Quinze marches d’escalier, ou plutôt quinze barreaux d’échelle fichés dans le mur, piquaient droit dans une large cave voûtée où, ce jour-là, quatre ou cinq couples tournaient au grincement d’un violon sur lequel s’escrimait un vieil aveugle.

Au fond, derrière un comptoir en zinc, trônait la femme du patron, plus grasse encore que lui, et ornée de verroteries.

Une demi-douzaine de tables étaient occupées. À l’une d’elles, deux hommes fumaient, silencieux, l’Arabe et le grand Paul. L’Arabe vêtu de son pardessus olivâtre et coiffé d’un feutre crasseux ; le grand Paul en casquette, avec une chemise sans col, un foulard marron, et, sur la figure, un maquillage qui le vieillissait et lui donnait un teint de cendre et un aspect de saleté vulgaire.

— Ce que t’as une vilaine touche ! ricana l’Arabe. Cent ans, et une gueule d’enterrement.

— Fous-moi la paix, dit le grand Paul.

— Mais non, mais non, reprit l’autre. Que tu te colles cent ans sur la peau, soit. Mais lâche donc cet air de peur, cette mine de froussard que tu as. Enfin, quoi, y a pas de raison !

— Si, des tas.

— Lesquelles ?

— Je me sens traqué.

— Par qui ? Tu ne couches pas trois jours dans le même lit… Tu te défies de ton ombre, tu es entouré de camarades. Reluque-les. Sur deux douzaines de types ici, il y en a une douzaine qui se jetteraient au feu pour toi, garçons et filles.

— Parce que je les paie.

— Et après ? N’empêche que t’es gardé comme un roi ?

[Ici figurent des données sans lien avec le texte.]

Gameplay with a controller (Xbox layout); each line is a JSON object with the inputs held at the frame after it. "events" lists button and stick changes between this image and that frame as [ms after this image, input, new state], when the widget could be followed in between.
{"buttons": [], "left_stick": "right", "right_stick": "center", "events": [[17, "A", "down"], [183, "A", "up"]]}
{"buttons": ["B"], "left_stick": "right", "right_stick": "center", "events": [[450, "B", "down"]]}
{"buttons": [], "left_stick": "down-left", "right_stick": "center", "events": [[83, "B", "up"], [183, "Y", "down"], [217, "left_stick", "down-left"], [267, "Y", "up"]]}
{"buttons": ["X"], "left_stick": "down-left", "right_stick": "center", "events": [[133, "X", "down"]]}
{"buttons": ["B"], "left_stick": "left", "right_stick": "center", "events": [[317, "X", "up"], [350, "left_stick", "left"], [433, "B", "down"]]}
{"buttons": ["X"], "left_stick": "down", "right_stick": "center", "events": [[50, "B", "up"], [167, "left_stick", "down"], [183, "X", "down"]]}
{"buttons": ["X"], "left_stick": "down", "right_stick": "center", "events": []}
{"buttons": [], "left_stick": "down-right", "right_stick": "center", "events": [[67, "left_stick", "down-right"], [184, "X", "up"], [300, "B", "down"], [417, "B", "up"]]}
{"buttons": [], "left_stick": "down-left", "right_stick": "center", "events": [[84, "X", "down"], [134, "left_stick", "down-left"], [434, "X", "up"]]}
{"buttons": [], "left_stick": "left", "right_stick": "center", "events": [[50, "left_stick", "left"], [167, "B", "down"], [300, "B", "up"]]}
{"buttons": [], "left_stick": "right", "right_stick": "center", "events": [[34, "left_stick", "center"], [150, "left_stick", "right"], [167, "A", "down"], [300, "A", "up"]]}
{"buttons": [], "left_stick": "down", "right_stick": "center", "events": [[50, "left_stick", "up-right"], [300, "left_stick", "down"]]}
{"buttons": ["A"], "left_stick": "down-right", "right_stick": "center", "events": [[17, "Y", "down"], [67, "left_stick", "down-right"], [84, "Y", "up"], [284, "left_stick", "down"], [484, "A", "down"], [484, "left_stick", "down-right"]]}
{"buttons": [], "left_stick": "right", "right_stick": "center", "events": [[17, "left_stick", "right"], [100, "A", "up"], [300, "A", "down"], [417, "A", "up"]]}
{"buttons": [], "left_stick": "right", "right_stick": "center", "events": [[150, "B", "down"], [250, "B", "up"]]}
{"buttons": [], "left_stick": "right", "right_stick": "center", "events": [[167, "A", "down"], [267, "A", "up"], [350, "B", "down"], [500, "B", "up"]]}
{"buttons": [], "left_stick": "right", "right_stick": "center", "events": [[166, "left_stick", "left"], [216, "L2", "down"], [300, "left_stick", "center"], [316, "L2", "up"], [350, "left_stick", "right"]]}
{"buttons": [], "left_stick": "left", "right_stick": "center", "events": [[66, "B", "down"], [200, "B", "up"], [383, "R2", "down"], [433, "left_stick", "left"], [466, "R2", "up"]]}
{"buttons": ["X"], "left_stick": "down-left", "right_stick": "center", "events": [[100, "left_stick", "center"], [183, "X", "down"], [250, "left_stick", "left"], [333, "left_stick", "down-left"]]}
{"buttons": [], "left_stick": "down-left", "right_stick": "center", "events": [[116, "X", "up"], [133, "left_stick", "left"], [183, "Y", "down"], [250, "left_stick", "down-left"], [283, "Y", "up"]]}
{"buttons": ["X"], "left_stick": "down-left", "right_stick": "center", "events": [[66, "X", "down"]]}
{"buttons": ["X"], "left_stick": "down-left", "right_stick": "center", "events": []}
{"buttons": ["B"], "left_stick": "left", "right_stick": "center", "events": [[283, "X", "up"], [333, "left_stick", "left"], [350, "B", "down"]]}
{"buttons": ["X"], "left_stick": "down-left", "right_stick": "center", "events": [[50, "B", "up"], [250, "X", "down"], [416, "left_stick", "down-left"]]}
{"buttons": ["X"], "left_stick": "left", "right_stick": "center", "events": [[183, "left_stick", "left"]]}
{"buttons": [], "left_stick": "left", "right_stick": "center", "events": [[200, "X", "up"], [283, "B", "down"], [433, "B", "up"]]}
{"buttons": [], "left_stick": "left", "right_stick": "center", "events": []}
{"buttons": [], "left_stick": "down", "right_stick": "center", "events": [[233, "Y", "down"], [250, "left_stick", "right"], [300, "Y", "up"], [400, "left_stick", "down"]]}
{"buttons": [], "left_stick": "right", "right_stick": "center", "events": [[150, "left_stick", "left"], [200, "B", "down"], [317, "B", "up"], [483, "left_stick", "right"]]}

D’autres clients du bouge arrivaient, isolés ou par couples. Ils s’asseyaient ou dansaient. L’Arabe et le grand Paul les scrutaient d’un œil soupçonneux. L’Arabe fit signe à une des servantes et lui demanda tout bas :

— Qui est cette espèce d’Anglais, en face ?

— Un jockey, qu’a dit le patron.

— Il vient quelquefois ?

— J’sais pas. Je suis nouvelle.

L’aveugle raclait un tango qu’une femme, qui avait une figure de plâtre, chantait d’une voix cassée de contralto, dont certaines notes graves imposaient un silence mélancolique.

— Sais-tu ce qui te pèse ? insinua l’Arabe. C’est Clara. Tu ne t’es jamais remis de sa fuite.

Le grand Paul lui écrasa la main.

— Tais-toi… Ce n’est pas à sa fuite que je pense… C’est à ce misérable, dont elle est peut-être toquée.

— Raoul ?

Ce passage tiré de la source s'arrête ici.